Rare Chinese export ceramics were produced in China and shipped to and through Southeast Asia for the millennium between the 9th and 19th centuries. Ships laden with priceless plate, pots and table vessels often floundered on their journeys, waiting for discovery by ship's salvagers hundreds of years later.
A selection of rare and valuable shipwreck ceramic artifacts have now "resurfaced" in time to be included in the current exhibition at Mood Studio.
The Way They Viewed Us
The first printed plates depicting the journeys and discoveries of Western explorers and adventurers in the Indonesian archipelago were published in Amsterdam in 1596. The current exhibition in Ubud presents outstanding examples of the early engraved lithographs and maps, many appearing for the first time in Indonesia.
Paintings by Maurice Sterne
An American born in 1877, Maurice Sterne won a National Academy traveling scholarship in 1904 that sent him on an artistic journey including Paris, Italy, Greece, Egypt, Burma and Bali. Influenced by Cezanne, Monet, and the Renaissance Painters - the American paused and painted in Bali between 1912 to 1914. On the Island, he painted in colors and lines reminiscent of Gaugin a style he described as "quick and spontaneous what happened."

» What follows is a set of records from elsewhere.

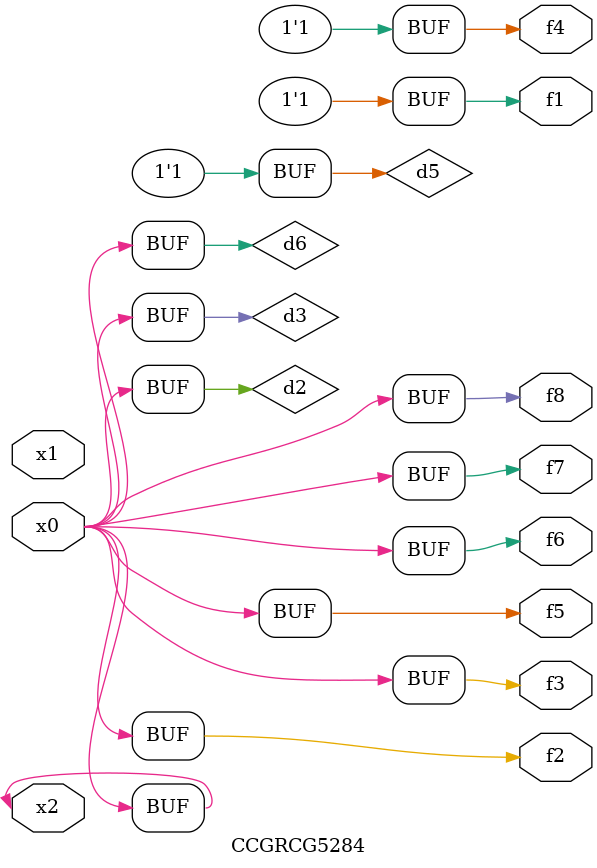
<source format=v>
module CCGRCG5284(
	input x0, x1, x2,
	output f1, f2, f3, f4, f5, f6, f7, f8
);

	wire d1, d2, d3, d4, d5, d6;

	xnor (d1, x2);
	buf (d2, x0, x2);
	and (d3, x0);
	xnor (d4, x1, x2);
	nand (d5, d1, d3);
	buf (d6, d2, d3);
	assign f1 = d5;
	assign f2 = d6;
	assign f3 = d6;
	assign f4 = d5;
	assign f5 = d6;
	assign f6 = d6;
	assign f7 = d6;
	assign f8 = d6;
endmodule

</source>
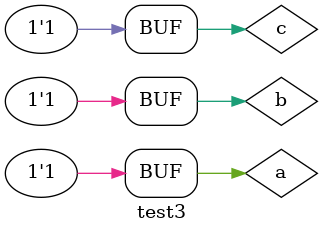
<source format=v>
module test3;

    reg a;
    reg b;
    reg c;

    initial begin 
        a = 1;
        c = 1;
        $monitor("MON [%0t] a: %0d, b: %0d, c: %0d", $time, a, b, c);
    end

    always @(*) begin 
        // Causes an infinite loop
        b = !a | c;
    end

endmodule

</source>
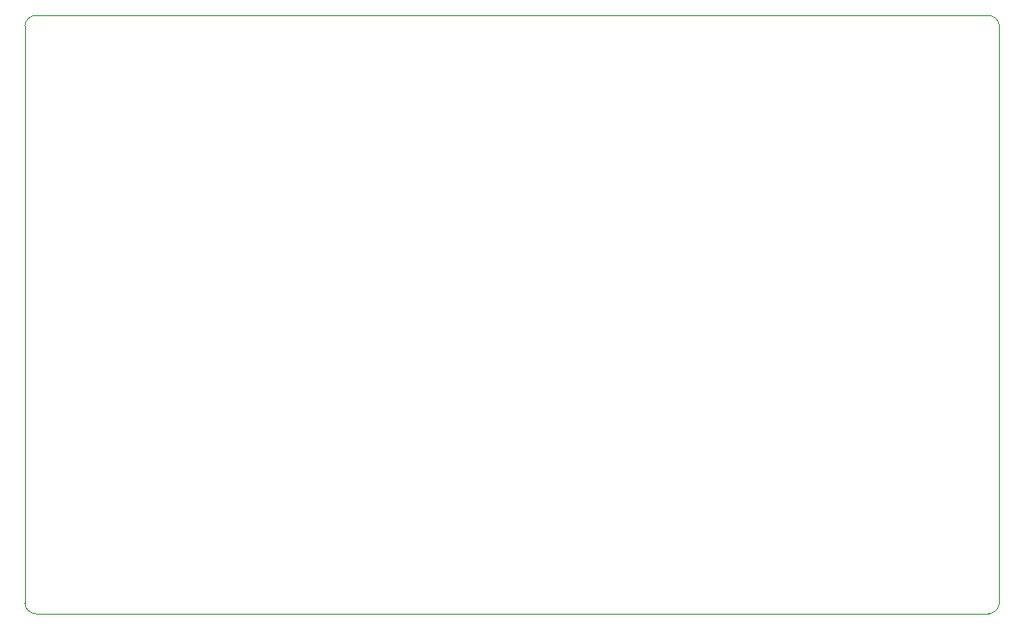
<source format=gm1>
G04 #@! TF.GenerationSoftware,KiCad,Pcbnew,7.0.8*
G04 #@! TF.CreationDate,2023-10-29T22:23:11+01:00*
G04 #@! TF.ProjectId,sumec,73756d65-632e-46b6-9963-61645f706362,rev?*
G04 #@! TF.SameCoordinates,Original*
G04 #@! TF.FileFunction,Profile,NP*
%FSLAX46Y46*%
G04 Gerber Fmt 4.6, Leading zero omitted, Abs format (unit mm)*
G04 Created by KiCad (PCBNEW 7.0.8) date 2023-10-29 22:23:11*
%MOMM*%
%LPD*%
G01*
G04 APERTURE LIST*
G04 #@! TA.AperFunction,Profile*
%ADD10C,0.100000*%
G04 #@! TD*
G04 APERTURE END LIST*
D10*
X151750000Y-44500000D02*
G75*
G03*
X150750000Y-45500000I0J-1000000D01*
G01*
X150750000Y-100000000D02*
G75*
G03*
X151750000Y-101000000I1000000J0D01*
G01*
X150750000Y-100000000D02*
X150750000Y-45500000D01*
X242750000Y-45500000D02*
G75*
G03*
X241750000Y-44500000I-1000000J0D01*
G01*
X151750000Y-44500000D02*
X241750000Y-44500000D01*
X241750000Y-101000000D02*
G75*
G03*
X242750000Y-100000000I0J1000000D01*
G01*
X241750000Y-101000000D02*
X151750000Y-101000000D01*
X242750000Y-45500000D02*
X242750000Y-100000000D01*
M02*

</source>
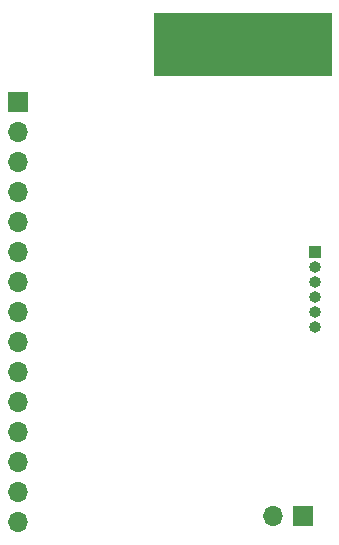
<source format=gbr>
%TF.GenerationSoftware,KiCad,Pcbnew,(6.0.0)*%
%TF.CreationDate,2022-02-12T21:43:18+08:00*%
%TF.ProjectId,esp8266,65737038-3236-4362-9e6b-696361645f70,rev?*%
%TF.SameCoordinates,Original*%
%TF.FileFunction,Soldermask,Bot*%
%TF.FilePolarity,Negative*%
%FSLAX46Y46*%
G04 Gerber Fmt 4.6, Leading zero omitted, Abs format (unit mm)*
G04 Created by KiCad (PCBNEW (6.0.0)) date 2022-02-12 21:43:18*
%MOMM*%
%LPD*%
G01*
G04 APERTURE LIST*
%ADD10C,0.120000*%
%ADD11R,1.700000X1.700000*%
%ADD12O,1.700000X1.700000*%
%ADD13R,1.000000X1.000000*%
%ADD14O,1.000000X1.000000*%
G04 APERTURE END LIST*
D10*
%TO.C,E1*%
X144841166Y-110976055D02*
X129841166Y-110976055D01*
X129841166Y-110976055D02*
X129841166Y-105776055D01*
X129841166Y-105776055D02*
X144841166Y-105776055D01*
X144841166Y-105776055D02*
X144841166Y-110976055D01*
G36*
X144841166Y-110976055D02*
G01*
X129841166Y-110976055D01*
X129841166Y-105776055D01*
X144841166Y-105776055D01*
X144841166Y-110976055D01*
G37*
X144841166Y-110976055D02*
X129841166Y-110976055D01*
X129841166Y-105776055D01*
X144841166Y-105776055D01*
X144841166Y-110976055D01*
%TD*%
D11*
%TO.C,J4*%
X118364000Y-113284000D03*
D12*
X118364000Y-115824000D03*
X118364000Y-118364000D03*
X118364000Y-120904000D03*
X118364000Y-123444000D03*
X118364000Y-125984000D03*
X118364000Y-128524000D03*
X118364000Y-131064000D03*
X118364000Y-133604000D03*
X118364000Y-136144000D03*
X118364000Y-138684000D03*
X118364000Y-141224000D03*
X118364000Y-143764000D03*
X118364000Y-146304000D03*
X118364000Y-148844000D03*
%TD*%
D13*
%TO.C,J2*%
X143510000Y-125984000D03*
D14*
X143510000Y-127254000D03*
X143510000Y-128524000D03*
X143510000Y-129794000D03*
X143510000Y-131064000D03*
X143510000Y-132334000D03*
%TD*%
D11*
%TO.C,J1*%
X142494000Y-148336000D03*
D12*
X139954000Y-148336000D03*
%TD*%
M02*

</source>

Sterne's colorful impressions of Balinese culture and life during the second decade of the 1900s when he was arguably one of the first expatriate artists working on Bali - form a part of the current exhibition at Mood Studio.
Commenting on the current exhibition in Ubud, gallery consultant Roy Thompson explains, "each of these exhibitions is a first time event on Bali. The shipwreck exhibition is being held in conjunction with the Department of Archaeology, and virtually no museums or galleries on Bali have any of Sterne's Bali period works."
Mood Studio is located near the intersection of Jalan Raya Lungsiakan and Jalan Raya Kedewatan in Kedewatan-Ubud, eight minutes from the center of town. Open seven days a week, from 9:00 a.m. to 9:00 p.m. the Gallery can be telephoned at ++62-(0)361-7825508, ++62-(0)361-974445 or mobile, ++62(0)816579787.
The current exhibition runs through October 3, 2005.